SET TASK: Convert the rows from the line with "locality: Nuflo de" up to and including the line with "state / province: Southern" into a two-column CSV headed field and value. Put each row's text and its answer in one quoted field apiece, and turn any line breaks into spaces.

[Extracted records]
>>>>>
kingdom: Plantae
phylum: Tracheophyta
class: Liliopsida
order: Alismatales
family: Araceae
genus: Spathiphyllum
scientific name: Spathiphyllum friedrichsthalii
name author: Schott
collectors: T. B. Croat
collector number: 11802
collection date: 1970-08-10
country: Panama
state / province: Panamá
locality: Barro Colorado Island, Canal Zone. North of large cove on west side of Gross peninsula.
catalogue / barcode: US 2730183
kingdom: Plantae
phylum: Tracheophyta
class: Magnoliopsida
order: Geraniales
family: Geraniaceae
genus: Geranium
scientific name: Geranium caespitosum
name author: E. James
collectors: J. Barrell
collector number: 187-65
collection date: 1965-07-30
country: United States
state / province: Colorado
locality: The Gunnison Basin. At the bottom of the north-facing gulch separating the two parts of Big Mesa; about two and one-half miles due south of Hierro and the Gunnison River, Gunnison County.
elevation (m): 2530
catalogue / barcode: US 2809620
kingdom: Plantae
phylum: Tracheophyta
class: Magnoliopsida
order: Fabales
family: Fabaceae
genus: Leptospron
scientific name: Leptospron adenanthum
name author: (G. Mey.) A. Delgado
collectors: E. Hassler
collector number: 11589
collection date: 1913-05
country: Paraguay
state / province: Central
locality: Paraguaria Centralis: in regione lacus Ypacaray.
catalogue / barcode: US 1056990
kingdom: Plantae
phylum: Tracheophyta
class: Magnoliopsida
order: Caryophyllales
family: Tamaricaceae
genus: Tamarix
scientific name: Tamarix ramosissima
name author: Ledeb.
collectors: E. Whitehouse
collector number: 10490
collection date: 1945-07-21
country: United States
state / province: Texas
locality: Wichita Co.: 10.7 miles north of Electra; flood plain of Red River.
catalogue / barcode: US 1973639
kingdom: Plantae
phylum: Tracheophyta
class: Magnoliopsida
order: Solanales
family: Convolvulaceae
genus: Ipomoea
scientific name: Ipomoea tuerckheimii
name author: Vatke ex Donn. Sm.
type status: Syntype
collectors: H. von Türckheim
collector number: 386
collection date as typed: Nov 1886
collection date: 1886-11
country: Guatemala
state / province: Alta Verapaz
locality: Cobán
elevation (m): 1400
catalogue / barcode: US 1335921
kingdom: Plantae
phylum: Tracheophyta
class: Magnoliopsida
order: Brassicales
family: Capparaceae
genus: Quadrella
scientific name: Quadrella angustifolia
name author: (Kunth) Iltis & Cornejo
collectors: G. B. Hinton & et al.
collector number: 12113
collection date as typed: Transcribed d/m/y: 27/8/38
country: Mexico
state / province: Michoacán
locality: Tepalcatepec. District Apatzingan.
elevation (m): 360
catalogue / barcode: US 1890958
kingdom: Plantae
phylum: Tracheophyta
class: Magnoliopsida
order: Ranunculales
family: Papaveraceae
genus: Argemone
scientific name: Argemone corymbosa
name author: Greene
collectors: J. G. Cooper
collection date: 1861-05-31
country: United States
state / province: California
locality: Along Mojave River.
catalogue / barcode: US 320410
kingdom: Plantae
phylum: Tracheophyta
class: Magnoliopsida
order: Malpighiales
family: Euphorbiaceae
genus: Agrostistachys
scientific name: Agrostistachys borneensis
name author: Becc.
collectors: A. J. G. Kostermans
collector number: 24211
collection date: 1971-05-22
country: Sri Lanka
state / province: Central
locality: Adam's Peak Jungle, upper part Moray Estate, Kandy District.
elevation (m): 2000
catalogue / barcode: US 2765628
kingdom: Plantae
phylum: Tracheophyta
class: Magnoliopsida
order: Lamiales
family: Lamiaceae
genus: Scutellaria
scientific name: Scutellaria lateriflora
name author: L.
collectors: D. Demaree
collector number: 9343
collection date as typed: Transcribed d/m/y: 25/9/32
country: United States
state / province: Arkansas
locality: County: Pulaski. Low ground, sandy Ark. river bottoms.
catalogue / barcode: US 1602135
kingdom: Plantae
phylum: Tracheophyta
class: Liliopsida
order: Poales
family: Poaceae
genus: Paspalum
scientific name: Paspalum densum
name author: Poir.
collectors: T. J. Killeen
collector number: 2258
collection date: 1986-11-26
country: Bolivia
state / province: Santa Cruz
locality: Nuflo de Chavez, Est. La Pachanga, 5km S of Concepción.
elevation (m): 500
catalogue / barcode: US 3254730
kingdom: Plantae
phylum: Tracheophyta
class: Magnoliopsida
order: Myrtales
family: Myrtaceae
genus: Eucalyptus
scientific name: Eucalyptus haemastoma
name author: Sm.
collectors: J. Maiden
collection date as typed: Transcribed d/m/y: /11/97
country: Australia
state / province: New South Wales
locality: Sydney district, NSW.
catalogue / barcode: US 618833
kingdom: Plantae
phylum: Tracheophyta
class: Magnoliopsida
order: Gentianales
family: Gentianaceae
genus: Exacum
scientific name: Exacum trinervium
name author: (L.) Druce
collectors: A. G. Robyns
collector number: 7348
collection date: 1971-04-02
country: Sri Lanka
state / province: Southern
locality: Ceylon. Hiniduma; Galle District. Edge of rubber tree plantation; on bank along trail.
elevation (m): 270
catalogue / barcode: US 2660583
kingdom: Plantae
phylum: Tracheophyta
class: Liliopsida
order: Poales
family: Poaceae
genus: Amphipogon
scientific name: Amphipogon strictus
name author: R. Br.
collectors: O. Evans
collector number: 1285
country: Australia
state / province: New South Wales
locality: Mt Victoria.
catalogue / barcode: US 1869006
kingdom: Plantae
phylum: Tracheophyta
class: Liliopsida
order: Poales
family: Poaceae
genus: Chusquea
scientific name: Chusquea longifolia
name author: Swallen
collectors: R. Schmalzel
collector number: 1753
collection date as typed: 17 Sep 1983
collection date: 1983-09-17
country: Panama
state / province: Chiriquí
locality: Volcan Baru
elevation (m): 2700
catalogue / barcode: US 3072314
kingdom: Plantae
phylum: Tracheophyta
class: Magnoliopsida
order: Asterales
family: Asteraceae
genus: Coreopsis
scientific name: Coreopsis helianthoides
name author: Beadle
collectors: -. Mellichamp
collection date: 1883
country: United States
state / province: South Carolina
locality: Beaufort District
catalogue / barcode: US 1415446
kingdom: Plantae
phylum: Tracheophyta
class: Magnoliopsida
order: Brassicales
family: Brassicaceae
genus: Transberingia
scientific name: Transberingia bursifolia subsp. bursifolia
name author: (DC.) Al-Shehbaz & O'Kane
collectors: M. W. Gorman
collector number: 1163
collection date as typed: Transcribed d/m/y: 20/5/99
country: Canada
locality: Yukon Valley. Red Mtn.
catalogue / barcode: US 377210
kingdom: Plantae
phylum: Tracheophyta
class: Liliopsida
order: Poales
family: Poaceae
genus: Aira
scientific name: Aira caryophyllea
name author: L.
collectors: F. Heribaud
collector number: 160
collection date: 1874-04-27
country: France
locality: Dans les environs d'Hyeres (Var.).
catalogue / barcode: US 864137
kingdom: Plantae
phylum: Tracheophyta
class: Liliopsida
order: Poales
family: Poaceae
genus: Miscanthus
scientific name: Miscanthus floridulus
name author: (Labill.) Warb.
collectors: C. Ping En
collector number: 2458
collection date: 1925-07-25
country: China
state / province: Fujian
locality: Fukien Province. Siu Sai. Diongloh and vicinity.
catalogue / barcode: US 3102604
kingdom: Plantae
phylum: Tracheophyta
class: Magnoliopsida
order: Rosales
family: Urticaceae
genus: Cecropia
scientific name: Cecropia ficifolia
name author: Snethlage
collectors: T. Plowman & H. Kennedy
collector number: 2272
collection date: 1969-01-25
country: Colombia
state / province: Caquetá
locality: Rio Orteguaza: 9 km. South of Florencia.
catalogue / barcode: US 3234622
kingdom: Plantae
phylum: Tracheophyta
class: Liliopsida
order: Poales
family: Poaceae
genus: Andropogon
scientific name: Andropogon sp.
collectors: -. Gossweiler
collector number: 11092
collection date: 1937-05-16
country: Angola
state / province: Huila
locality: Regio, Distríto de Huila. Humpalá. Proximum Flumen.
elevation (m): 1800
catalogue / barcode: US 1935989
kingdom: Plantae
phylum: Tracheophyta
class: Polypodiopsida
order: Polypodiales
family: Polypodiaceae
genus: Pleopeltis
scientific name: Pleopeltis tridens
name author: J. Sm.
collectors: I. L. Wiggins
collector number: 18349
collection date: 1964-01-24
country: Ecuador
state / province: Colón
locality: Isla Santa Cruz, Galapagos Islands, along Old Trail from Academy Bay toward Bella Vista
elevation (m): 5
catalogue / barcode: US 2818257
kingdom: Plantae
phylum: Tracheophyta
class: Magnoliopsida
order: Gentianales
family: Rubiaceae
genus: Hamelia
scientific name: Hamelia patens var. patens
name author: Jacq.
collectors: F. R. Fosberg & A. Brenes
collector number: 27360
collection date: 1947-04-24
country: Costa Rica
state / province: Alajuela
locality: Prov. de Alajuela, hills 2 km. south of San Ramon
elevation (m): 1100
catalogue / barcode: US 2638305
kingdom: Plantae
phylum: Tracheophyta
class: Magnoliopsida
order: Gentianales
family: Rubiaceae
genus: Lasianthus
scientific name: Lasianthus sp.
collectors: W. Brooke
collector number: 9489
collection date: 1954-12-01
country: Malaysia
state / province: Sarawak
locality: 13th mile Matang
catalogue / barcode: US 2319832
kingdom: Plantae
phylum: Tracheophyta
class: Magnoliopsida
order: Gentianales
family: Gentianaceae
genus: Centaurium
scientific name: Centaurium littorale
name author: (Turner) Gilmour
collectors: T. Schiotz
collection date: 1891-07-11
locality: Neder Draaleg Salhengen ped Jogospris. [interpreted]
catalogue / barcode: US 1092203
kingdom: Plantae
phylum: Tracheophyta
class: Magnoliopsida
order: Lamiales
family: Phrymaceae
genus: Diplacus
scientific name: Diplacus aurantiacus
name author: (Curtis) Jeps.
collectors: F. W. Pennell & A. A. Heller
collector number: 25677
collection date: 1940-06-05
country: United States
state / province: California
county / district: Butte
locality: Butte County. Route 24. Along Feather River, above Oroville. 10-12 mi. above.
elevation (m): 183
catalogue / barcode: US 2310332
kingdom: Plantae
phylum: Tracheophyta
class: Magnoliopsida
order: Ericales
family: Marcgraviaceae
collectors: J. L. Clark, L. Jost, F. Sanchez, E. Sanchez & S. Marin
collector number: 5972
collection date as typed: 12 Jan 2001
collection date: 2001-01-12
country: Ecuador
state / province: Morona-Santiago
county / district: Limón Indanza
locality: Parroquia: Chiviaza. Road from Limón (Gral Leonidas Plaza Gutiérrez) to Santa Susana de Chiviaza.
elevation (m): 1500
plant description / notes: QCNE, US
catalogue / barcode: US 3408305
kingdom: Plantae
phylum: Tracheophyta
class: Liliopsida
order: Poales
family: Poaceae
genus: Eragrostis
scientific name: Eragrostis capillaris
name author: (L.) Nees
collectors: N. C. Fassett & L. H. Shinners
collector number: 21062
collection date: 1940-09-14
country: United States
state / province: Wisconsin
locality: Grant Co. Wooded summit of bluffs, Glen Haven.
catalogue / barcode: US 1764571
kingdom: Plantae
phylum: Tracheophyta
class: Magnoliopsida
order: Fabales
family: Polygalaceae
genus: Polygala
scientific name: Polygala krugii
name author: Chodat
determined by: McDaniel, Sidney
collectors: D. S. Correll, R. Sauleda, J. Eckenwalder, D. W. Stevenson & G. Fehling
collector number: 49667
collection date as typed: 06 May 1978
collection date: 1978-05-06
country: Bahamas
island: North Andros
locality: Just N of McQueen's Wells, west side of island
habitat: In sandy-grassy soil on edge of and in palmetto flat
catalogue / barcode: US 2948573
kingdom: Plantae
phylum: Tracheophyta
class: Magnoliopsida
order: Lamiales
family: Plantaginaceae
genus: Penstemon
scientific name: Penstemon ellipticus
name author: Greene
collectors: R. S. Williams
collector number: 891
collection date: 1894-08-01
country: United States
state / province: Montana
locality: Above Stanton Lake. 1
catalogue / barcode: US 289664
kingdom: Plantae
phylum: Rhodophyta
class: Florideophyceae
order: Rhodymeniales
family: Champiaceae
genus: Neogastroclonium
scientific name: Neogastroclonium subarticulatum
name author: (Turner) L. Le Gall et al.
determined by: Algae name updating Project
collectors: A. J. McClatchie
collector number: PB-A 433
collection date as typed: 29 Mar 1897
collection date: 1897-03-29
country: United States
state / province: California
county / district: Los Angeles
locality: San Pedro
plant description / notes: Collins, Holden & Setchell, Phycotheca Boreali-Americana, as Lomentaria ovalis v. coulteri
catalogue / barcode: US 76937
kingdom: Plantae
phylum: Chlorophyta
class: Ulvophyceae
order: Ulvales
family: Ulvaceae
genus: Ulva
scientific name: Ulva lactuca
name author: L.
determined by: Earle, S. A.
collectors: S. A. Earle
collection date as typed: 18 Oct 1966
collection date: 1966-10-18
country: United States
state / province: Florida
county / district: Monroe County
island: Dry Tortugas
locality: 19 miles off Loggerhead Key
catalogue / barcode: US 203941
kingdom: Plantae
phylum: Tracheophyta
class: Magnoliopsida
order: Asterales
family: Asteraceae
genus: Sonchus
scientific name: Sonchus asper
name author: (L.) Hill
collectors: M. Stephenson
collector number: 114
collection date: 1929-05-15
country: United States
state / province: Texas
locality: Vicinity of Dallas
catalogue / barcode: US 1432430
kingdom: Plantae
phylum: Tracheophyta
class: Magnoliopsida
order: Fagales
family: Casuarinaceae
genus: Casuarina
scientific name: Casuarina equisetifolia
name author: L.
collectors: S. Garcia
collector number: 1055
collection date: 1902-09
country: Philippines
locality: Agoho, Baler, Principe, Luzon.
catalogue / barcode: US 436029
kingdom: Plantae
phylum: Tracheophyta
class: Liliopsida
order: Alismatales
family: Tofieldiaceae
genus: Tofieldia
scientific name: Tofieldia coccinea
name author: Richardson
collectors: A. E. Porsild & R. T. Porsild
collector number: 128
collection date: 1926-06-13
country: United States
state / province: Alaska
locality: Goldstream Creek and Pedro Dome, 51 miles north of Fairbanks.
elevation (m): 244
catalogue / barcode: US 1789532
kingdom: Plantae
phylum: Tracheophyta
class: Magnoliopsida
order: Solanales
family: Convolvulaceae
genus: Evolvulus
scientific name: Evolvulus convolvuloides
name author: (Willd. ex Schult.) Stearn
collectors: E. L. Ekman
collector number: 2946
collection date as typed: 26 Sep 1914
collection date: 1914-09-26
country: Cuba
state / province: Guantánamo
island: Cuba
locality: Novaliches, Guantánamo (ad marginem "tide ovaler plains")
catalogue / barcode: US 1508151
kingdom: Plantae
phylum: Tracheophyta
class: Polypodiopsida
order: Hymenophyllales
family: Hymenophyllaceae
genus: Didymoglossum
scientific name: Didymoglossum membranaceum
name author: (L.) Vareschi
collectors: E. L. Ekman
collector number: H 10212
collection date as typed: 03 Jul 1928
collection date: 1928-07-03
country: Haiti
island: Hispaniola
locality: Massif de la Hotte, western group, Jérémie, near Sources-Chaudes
<<<<<
EXERCISE ANSWER:
field,value
"locality:","Nuflo de Chavez, Est. La Pachanga, 5km S of Concepción."
"elevation (m):","500"
"catalogue / barcode:","US 3254730"
"kingdom:","Plantae"
"phylum:","Tracheophyta"
"class:","Magnoliopsida"
"order:","Myrtales"
"family:","Myrtaceae"
"genus:","Eucalyptus"
"scientific name:","Eucalyptus haemastoma"
"name author:","Sm."
"collectors:","J. Maiden"
"collection date as typed:","Transcribed d/m/y: /11/97"
"country:","Australia"
"state / province:","New South Wales"
"locality:","Sydney district, NSW."
"catalogue / barcode:","US 618833"
"kingdom:","Plantae"
"phylum:","Tracheophyta"
"class:","Magnoliopsida"
"order:","Gentianales"
"family:","Gentianaceae"
"genus:","Exacum"
"scientific name:","Exacum trinervium"
"name author:","(L.) Druce"
"collectors:","A. G. Robyns"
"collector number:","7348"
"collection date:","1971-04-02"
"country:","Sri Lanka"
"state / province:","Southern"